The first group of enzymes are the protein-splitting enzymes, also called proteases. These include:

  • Trypsinogen
  • Chymotrypsinogen
  • and elastase.

The whole group of enzymes breaks down proteins from food into the smallest components, the amino acids. Some enzymes cut pieces at the end of the amino acid chain, other enzymes cut in the middle of the chain between the amino acids.

The second group of pancreatic enzymes are carbohydrate breakdown enzymes. These enzymes include the

  • Alpha amylase
  • and the ribonuclease.

These cut long carbohydrate chains, like in bread or pasta, into small sugar molecules so that these can be absorbed into the body.

The last group refers to the fat-splitting enzymes, to which pancreatic lipase belongs.
These three groups of enzymes cover all three main nutritional components fats, carbohydrates and proteins and are absolutely necessary for digestion.

In addition to enzymes, the pancreas also produces hormones such as insulin and glucagon, but these are released into the blood and not the intestines.

Here you can find more information about: Functions of the pancreas

Carbohydrate breakers

Alpha amylase

One of the pancreatic enzymes is alpha amylase. Alpha-amylases are an enzyme that break a certain bond in the starch and thus break down carbohydrates into small polysaccharides or double sugars.

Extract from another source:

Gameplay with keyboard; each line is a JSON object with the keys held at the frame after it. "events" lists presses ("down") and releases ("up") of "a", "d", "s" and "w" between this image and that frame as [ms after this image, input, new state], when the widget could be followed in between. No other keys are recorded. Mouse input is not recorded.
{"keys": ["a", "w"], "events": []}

Alpha-amylase is an endoamylase. Like scissors, it can cut through the middle of the molecular chain and not just cut off pieces from the end. This has the advantage that unassailable bonds in branched sugar chains can easily be bypassed. This is the main difference to the beta amylases, which can only cut at the ends of the chains. Amylases are produced in both the oral pancreas and the pancreas.

The short sugar chains produced by the amylase can be absorbed by the small intestine and used by the body, while long sugar chains cannot be used. Alpha-amylase shows the highest activity at a pH value in the neutral to alkaline range (pH value> 7). An increase in alpha-amylases in the blood is a laboratory parameter that serves as a warning sign of pancreatitis.

You can find a lot more information under our topic: Alpha amylase


Glucosidase is a generic name that describes all enzymes that are responsible for breaking down sugar chains into individual sugar molecules. In humans, these are particularly located on the intestinal mucosa. Glucosidase inhibitors can be used as blood sugar-lowering drugs in type 2 diabetes mellitus.

Fat splitter


After the lipase is released into the duodenum, it breaks down triacylglycerides from food. Lipase converts the triacylglycerols into individual fatty acids and glycerol. These individual parts can be absorbed and used by the intestine. The lipase is inactive without any help and needs auxiliary enzymes and calcium to break down the fats.

The auxiliary enzymes are also produced by the pancreas and activated in the intestine. A significant increase in serum lipase, i.e. lipase in the blood, is a marker for inflammation of the pancreas.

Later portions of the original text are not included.